> _BRIEF 1_: Rewrite the Esperanto comment thread from the words "I did not use" through "else to sit.", replacing "program" with "app".
> _BRIEF 2_: Summarize the Esperanto discussion thread in two sentences.
> _BRIEF 3_: Continue the Esperanto discussion thread from where it ends.

> _SELECTED EXCERPT_:
※ ※ ※

Translation:Sidiĝu sur ĉi tiun seĝon!

September 14, 2015

7 Comments


https://www.duolingo.com/profile/SamuelBradley

It's accusative because motion is involved. A useful example involves a cat moving under a table: 'la kato moviĝis sub la tablo' means that the cat was moving while (already) under the table, whereas 'la kato moviĝis sub la tablon' indicates the cat moved to end up being under the table. The absence or presence of a preposition such as 'sur' has no influence on the fact that motion demands an accusative ending for the destination.


https://www.duolingo.com/profile/howaboutyes

Is this accusative because of movement?


https://www.duolingo.com/profile/donaldo_zouras

I am wondering the same thing, because "sur" is a preposition.


https://www.duolingo.com/profile/Michael254537

I did not use the accusative and the answer was accepted. Could there be a difference between movement of the subject and directing movement? Or was the program incorrect in accepting my response?


https://www.duolingo.com/profile/Gerbaltic

Difference between sidigxu and sidu?


https://www.duolingo.com/profile/onewhohopes

Sidu means to sit, but gives no preference to one already sitting and one who is sitting down right now. Ex: Rugxa-red. Rugxigxi-To become red. So sidigu is telling someone to sit when they weren't before. I personally got very mixed up between the two ig suffixes, so I'll explain it here. The suffix -igx means to begin something that is not being done now; whereas -ig (without the thing on top), means to cause an action, for example morti-to die, mortigi-to kill. Sidi-to sit, sidigi-to cause someone else to sit.


https://www.duolingo.com/profile/salivanto

Why is there an -n on sur ĉi tiun seĝon?

※ ※ ※

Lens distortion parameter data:
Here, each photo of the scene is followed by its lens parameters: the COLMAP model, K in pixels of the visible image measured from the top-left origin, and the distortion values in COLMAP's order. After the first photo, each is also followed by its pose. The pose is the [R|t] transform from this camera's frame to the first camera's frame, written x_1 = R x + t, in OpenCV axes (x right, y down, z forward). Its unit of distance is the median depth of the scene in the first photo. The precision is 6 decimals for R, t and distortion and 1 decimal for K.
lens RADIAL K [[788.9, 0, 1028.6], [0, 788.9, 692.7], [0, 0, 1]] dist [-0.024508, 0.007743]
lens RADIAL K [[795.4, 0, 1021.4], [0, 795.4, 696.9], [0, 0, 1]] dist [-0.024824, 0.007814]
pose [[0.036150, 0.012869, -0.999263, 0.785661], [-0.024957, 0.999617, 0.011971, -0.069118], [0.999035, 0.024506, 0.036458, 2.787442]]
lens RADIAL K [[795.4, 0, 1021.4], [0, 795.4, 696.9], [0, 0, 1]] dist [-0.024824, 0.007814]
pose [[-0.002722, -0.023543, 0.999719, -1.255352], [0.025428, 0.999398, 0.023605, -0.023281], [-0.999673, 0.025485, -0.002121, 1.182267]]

※ ※ ※

> _TASK OUTPUT 1_:
I did not use the accusative and the answer was accepted. Could there be a difference between movement of the subject and directing movement? Or was the app incorrect in accepting my response?


https://www.duolingo.com/profile/Gerbaltic

Difference between sidigxu and sidu?


https://www.duolingo.com/profile/onewhohopes

Sidu means to sit, but gives no preference to one already sitting and one who is sitting down right now. Ex: Rugxa-red. Rugxigxi-To become red. So sidigu is telling someone to sit when they weren't before. I personally got very mixed up between the two ig suffixes, so I'll explain it here. The suffix -igx means to begin something that is not being done now; whereas -ig (without the thing on top), means to cause an action, for example morti-to die, mortigi-to kill. Sidi-to sit, sidigi-to cause someone else to sit.

> _TASK OUTPUT 2_: The thread is about why "Sidiĝu sur ĉi tiun seĝon!" uses the accusative, and one commenter explains that motion toward a destination requires the accusative ending even after a preposition such as "sur." Another commenter says "sidu" means to sit in general, and that the suffix -iĝ marks beginning something not being done now, while -ig means causing an action.

> _TASK OUTPUT 3_:
Sidiĝi means to become seated, to sit down, and many speakers have the intuition that becoming seated involves motion into a location. The way to express this was well-explained by SamuelBradley:

It's accusative because motion is involved. A useful example involves a cat moving under a table: 'la kato moviĝis sub la tablo' means that the cat was moving while (already) under the table, whereas 'la kato moviĝis sub la tablon' indicates the cat moved to end up being under the table. The absence or presence of a preposition such as 'sur' has no influence on the fact that motion demands an accusative ending for the destination.

If you'd like a longer explanation with more examples, try this link:

https://blogs.transparent.com/esperanto/keys-to-understanding-esperanto-prepositions/

But does sitting down really express motion?

I'd said that many speakers have this intuition. It is, however, not universal. If you look at it as "starting to sit", then there is no motion. Sur la seĝo only says where (not where-to) one ends up. I've discussed this with some fluent speakers and they are often very surprised to hear this. In fact, this question was discussed explicitly by Zamenhof, who wrote:

Post “sidiĝi” ni povas egale bone uzi la akuzativon kaj la nominativon, depende de tio, ĉu ni volas esprimi movon aŭ komencon de nova stato. Tamen, ĉar la nominativo estas ĉiam pli simpla kaj pli facila, ol la akuzativo, tial ŝajnas al mi, ke estus bone, se ni alkutimiĝus en ĉiuj okazoj dubaj preferi la nominativon.

What's interesting to me is that many speakers who have a strong intuition of motion in sidiĝi often don't have this intuition with other verbs of similar structure like loĝi or esti.